My employees/friends have donated some of the equipment like the lift and some of the welding equipment. We have right now three cars in here under construction, a 65 goat (mine) a 32 Pontiac Streetrod ( employee) , 33 Chevy, (friend) as well as a 29 Pontiac Streetrod (mine) , 37 Pontiac ( mine), 47 Chevy delivery ( friend) , and a 23 T-bucket(mine). 
The area of the building has been named HH by the employees, Hotrod Haven!

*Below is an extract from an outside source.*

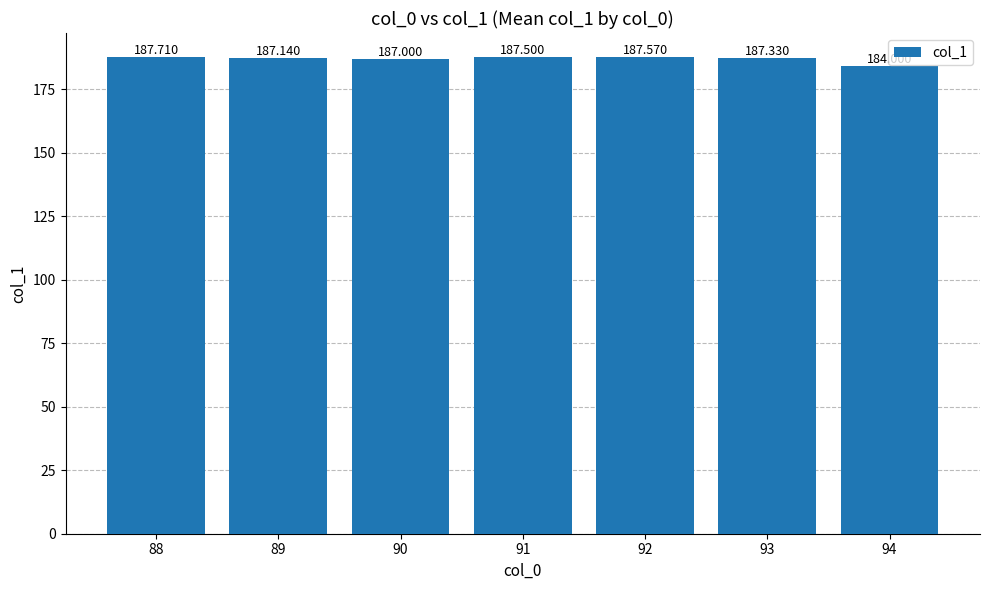

List the labels in order of value, smallest first.

94, 90, 89, 93, 91, 92, 88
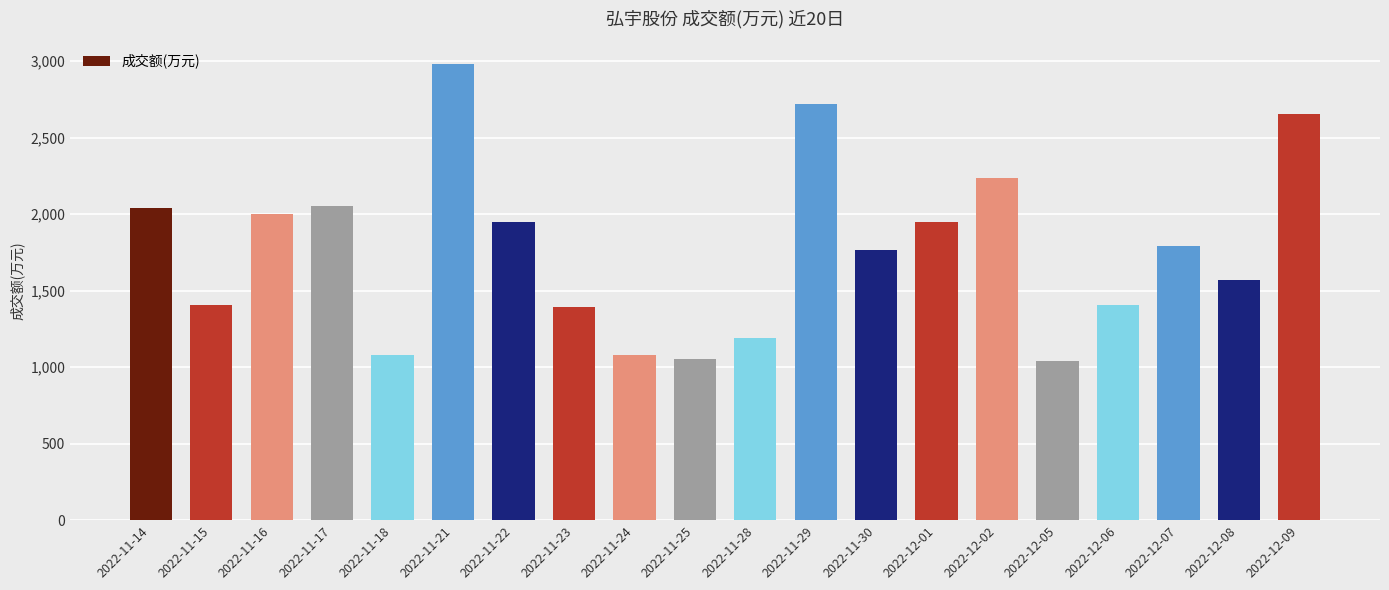

Is it true that the value at 2022-12-06 is 1920?

False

So,,,, the doing of the floor, well, YES you are right, I don't know what I was thinking. I thought... Piece of cake! and now that it is out and car up on the rotisserie, it is like "WHAT THE HELL WAS I THINKING!!!!! THIS IS A LOT OF WORK HERE!!!!
But, I love working on these things and it is a great mental relief from the day to day stuff. Kids all grown up, and wife loves that I am not at a bar room! And when you roll it out, as you all know, Man there is no better feeling!!!!!!!!!!!!!

rich


----------



## Rukee (Feb 8, 2007)

Agree about the floors, it IS alot of work drilling all the spot welds out of the trunk especially.
Your shop sounds sweet! I'd love an area that big! As well as your bucket roadster! :cheers


----------



## injn37 (Nov 16, 2008)

When I find my camera ( I put it down in the shop somewhere) I will send some pic's for you to see.

rich


----------



## injn37 (Nov 16, 2008)

Rukee,
Haven't forgot getting you some pictures. Have been busy ( which is a good thing), but I will get them out to you.

rich


----------



## Rukee (Feb 8, 2007)

:cheers


----------



## Too Many Projects (Nov 15, 2008)

..............................


----------



## injn37 (Nov 16, 2008)

You are absolutely right To Many Projects, so I am going to try and attach some pictures. 
Narrating them as follows.
First, yah, like you , have way too many projects. I go until I can't find a tool, then it is a cleaning day to collect all the tools, put them back in the roll a way, then start over to make it look like a bomb exploded.
The blue car is a '29 Pontiac sedan( built in 1989) with a supercharged 350 chevy. Turns the 1/4 in 12.7 @ 107
The tail end of the dark red car is a '37 Pontiac convertible ( built in 1997)with an IA 505 ci aluminum motor. THis is the car to the left of the goat before stripping.
Red one is the t-bucket that Rukee wants. I built that car 24 years ago. Still drive it!
Oh, and the rest of the picts are the goat on the rotisserie, before and after soda blasting, and the floor dropped out.
Others are the frame before and after blasting ( ignore all the sh-t all over the floor) I already said I was not neat! After picture not in this group.
I will try to keep some progress pictures being posted.
Ok I lied, it only lets me upload 5. I will take some more and post later.

rich


----------



## Rukee (Feb 8, 2007)

That bucket roadster is exactly what I'd love to have!! Looks awesome man, thanks for sharing! Sweet collection you got. :cheers


----------



## Too Many Projects (Nov 15, 2008)

Thanks for the pics....I love the sign hanging from the ceiling

Your place actually looks organized compared to mine and you DO have more projects than me but some of yours are nicely done. I still just have beaters and junk.....


----------



## injn37 (Nov 16, 2008)

Thanks guys. I will take some of the other projects that are in the same area. A friend has his 47 Chevy delivery and a new project, a radically chopped 33 chevy sedan. 
Also, another friend has a 32 Pontiac 4 dr sedan with a 4"chop. 
Have to do something when it is snowing out!


----------